• **Aangeleverde tekst**:
Als vanzelf ging darwinisme over in sociaal-darwinisme en eugenetica. Niet onredelijk, tuinieren is onkruid wieden, kweken is selecteren. Grote geesten waren er voor, al rekenden ze zonder dictatuur. Na de ontsporing die Auschwitz heet, werd alles op conto van de nazi’s geschreven. Breuk in de geschiedenis. Dit nooit meer. Terwijl we meer dan ooit sleutelen aan wereld, plant, dier en mens.

Over de auteur(s)

Gie van den Berghe (Gent, 1945) is historicus, ethicus en publicist. Hij promoveerde aan de Universiteit Gent als licentiaat en doctor in de moraalwetenschap met een proefschrift over de nazi-kampen (onderling gedrag, overlevingsschuldgevoel) dat hij herwerkte tot Met de dood voor ogen (1987). Het werk van Gie van den Berghe werd bekroond met geschiedkundige en andere prijzen, onder meer de Arkprijs van het Vrije Woord en in 1996 met "De Zesde Vijs" van SKEPP, voor zijn genuanceerde kritische kijk en voor zijn verdiensten in het verspreiden van objectieve kennis inzake pseudowetenschap. Momenteel is hij gastprofessor aan de Universiteit Gent.

• **De opdracht**:
Beantwoord op basis van de aangeleverde tekst:
(a) In welke twee stromingen ging het darwinisme volgens de tekst als vanzelf over?
(b) Tot welk boek werkte Gie van den Berghe zijn proefschrift om, en welk jaar staat erbij?
(c) Welke onderscheiding van SKEPP kreeg hij in 1996?

• **Aangeleverde gegevens**:
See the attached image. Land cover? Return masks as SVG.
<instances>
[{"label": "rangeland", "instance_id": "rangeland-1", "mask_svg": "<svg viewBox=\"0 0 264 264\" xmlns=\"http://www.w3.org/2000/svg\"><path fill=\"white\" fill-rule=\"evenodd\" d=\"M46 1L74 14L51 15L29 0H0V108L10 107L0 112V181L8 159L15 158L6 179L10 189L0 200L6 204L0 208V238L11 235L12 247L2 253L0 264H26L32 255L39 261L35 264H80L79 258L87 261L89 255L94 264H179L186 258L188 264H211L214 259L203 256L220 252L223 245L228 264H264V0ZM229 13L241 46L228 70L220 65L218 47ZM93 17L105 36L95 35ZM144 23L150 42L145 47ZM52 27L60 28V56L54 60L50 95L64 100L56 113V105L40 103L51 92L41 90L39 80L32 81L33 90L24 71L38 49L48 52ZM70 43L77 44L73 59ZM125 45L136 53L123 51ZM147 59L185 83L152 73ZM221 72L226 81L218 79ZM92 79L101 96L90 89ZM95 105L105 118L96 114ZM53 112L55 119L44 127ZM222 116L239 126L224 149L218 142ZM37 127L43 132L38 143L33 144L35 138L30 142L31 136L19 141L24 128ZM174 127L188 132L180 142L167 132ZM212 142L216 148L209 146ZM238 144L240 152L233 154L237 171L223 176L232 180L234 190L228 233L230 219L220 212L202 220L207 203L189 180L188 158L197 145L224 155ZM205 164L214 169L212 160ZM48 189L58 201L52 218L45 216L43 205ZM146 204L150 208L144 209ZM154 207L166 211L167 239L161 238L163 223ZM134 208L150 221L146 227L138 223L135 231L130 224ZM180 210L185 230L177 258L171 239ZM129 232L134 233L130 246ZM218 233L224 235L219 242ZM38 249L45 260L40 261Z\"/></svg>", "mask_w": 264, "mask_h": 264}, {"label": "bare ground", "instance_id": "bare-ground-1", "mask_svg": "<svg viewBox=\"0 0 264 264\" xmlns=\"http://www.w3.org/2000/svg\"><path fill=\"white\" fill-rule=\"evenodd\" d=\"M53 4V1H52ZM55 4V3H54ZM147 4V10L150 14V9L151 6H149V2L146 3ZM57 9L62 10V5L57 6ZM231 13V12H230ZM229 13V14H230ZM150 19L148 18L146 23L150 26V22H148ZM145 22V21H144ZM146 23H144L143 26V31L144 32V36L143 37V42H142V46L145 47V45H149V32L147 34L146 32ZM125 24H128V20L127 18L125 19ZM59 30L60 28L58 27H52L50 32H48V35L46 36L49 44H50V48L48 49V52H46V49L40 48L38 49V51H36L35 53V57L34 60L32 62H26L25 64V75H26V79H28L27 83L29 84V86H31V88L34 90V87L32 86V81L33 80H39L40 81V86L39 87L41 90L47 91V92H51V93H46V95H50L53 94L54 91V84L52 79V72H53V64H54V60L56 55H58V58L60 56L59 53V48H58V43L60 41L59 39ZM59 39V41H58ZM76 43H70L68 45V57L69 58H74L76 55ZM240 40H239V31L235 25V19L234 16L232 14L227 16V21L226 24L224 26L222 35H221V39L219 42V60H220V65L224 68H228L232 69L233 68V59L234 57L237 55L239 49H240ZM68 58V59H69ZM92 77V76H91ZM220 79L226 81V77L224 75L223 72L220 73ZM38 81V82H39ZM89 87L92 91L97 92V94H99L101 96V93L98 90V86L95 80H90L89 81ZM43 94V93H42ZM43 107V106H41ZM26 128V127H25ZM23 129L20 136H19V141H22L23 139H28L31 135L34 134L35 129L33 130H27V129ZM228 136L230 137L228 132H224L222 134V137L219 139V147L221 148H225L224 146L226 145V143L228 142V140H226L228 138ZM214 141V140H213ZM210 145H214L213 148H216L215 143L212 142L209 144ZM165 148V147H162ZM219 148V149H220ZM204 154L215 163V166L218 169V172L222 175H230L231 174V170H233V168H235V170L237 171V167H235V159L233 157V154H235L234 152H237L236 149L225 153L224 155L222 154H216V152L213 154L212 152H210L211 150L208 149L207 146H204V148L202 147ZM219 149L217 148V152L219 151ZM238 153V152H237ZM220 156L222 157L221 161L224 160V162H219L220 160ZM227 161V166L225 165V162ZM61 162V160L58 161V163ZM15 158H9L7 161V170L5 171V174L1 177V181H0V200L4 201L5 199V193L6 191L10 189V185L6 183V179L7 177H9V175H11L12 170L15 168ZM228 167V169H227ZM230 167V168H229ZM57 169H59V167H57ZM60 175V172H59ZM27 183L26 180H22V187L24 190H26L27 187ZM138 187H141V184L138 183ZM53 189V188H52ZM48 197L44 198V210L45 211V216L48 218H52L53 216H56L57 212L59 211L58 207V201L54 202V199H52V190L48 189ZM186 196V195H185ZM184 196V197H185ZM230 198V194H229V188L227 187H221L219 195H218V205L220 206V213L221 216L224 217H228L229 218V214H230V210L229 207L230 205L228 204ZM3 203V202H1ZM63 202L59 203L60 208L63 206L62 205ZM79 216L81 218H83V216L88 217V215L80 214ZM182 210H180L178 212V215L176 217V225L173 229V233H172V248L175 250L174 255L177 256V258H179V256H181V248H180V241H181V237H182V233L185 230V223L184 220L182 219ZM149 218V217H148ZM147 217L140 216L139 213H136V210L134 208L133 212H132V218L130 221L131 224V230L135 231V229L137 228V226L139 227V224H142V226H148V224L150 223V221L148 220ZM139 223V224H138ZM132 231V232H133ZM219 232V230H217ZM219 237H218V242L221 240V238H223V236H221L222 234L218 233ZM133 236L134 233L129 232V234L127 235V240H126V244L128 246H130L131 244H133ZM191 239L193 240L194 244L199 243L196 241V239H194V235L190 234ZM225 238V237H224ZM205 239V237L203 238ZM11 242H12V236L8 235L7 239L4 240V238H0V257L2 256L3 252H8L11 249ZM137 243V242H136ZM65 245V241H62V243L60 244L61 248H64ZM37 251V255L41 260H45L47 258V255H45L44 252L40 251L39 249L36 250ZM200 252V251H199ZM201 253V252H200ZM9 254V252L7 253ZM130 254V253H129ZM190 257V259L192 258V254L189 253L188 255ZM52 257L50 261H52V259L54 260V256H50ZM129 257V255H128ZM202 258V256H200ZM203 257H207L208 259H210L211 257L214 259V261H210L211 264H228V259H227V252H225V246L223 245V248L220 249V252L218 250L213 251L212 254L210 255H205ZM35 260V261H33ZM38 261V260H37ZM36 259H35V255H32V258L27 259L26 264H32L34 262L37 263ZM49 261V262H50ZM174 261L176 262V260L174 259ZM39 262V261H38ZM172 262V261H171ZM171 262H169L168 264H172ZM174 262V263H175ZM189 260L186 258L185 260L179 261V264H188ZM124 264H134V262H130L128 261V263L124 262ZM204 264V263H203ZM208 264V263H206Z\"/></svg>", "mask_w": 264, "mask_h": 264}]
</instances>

• **Schriftelijk antwoord**:
(a) Sociaal-darwinisme en eugenetica.
(b) Met de dood voor ogen, met het jaar 1987.
(c) "De Zesde Vijs".